Sodass es vor allem Mädchen sind, mit denen Eva gemeinsam aus dem bedrohten London evakuiert worden war, die sich nun in ihr Album eintrugen, bevor sie wieder nach London zurückkehren konnte und die Familie im Oktober 1939 mit der S.S. Washington in die USA übersetzen konnte, wo sich dann Evas ganzes restliches Leben abspielte, das Lauren Leiderman natürlich auch kurz skizziert.

Ein kleines Stück Görlitzer Geschichte

Sie und ihre Eltern haben überlebt. Einige ihrer Kindheitsfreundinnen und -freunde hat es in alle Welt verschlagen – nach Brasilien etwa, Norwegen, aber vor allem nach Israel. So wird das Poesiealbum zu einer kleinen Lebensgeschichte, berührend auch, weil es Lauren Leiderman gelungen ist, auch die Schicksale einiger der Menschen nachzuzeichnen, denen Eva Goldberg auf dieser Reise, die ja eine Flucht war, begegnete.

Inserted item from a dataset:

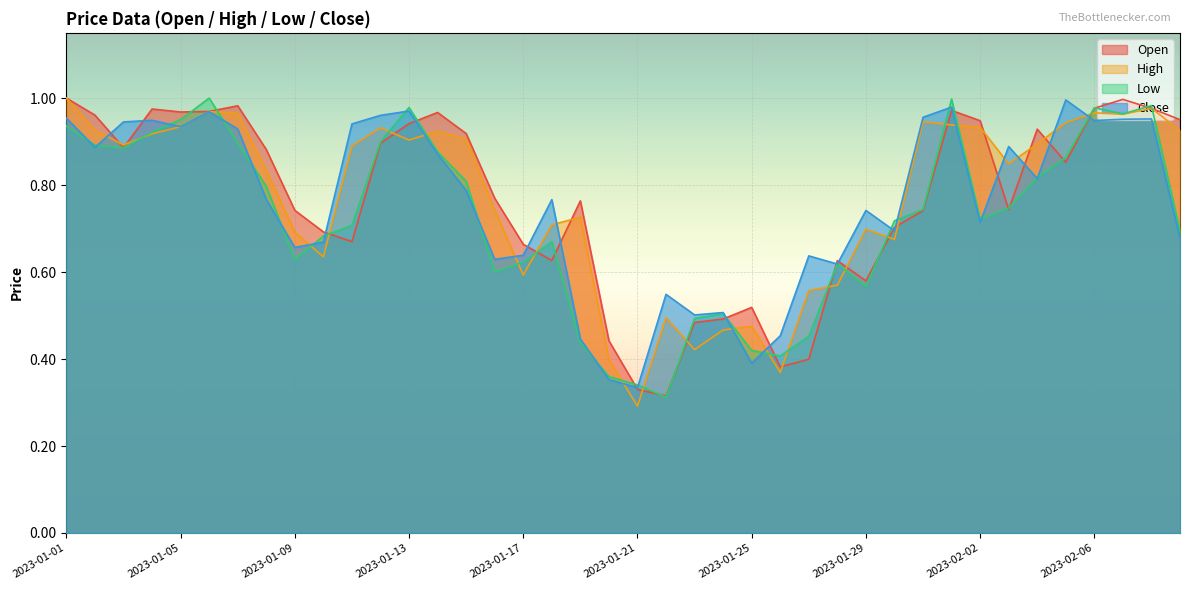

What is the sum of the High values at 2023-02-04 and 2023-01-13?

1.8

Und natürlich lesen sich die Gedichtzeilen ganz anders mit unserem heutigen Wissen. Auch wenn man spürt, wie bewusst es den kleinen und großen Menschen war, die sich im Album eintrugen, dass der Eintrag immer auch schon ein Abschied war und dass völlig unabsehbar war, ob die Reise der Goldbergs gut enden und sie es noch im letzten Moment schaffen würden, sich dem Zugriff der Nazis zu entziehen.

Und für die Görlitzer beidseits der Neiße ist es ein Stück wiedergefundene eigene Geschichte. Sie können auf Evas Spuren unterwegs sein, das Grab von Evas früh verstorbenem Bruder Rudolf besuchen und das Kaufhaus Totschek in der Görlitzer Steinstraße bewundern, wo Evas Vater Max als Einkaufsleiter tätig war.

Das Buch ist wie ein kleiner Appell an das Gewissen: Nie wieder die Bitte um den Eintrag in ein Poesiealbum abzulehnen, egal, ob einem ein gescheiter Vers einfällt oder nicht. Das Wichtigste ist, dass man es tun, mit Namen und Datum und allen guten Wünschen für die Besitzer/-innen des Buches.

Vielleicht kommt das ja wieder, wenn alle gemerkt haben, wie vergesslich, unübersichtlich und oberflächlich das Internet tatsächlich ist. Und wie viel Erinnerungen in so einem Album stecken, wenn man später wieder drin blättert – auch dann, wenn man nicht um die halbe Welt fliehen musste, um gnadenlosen Häschern zu entkommen.

Lauren Leiderman Das Poesiealbum von Eva Goldberg Hentrich & Hentrich, Leipzig 2022, 19,90 Euro.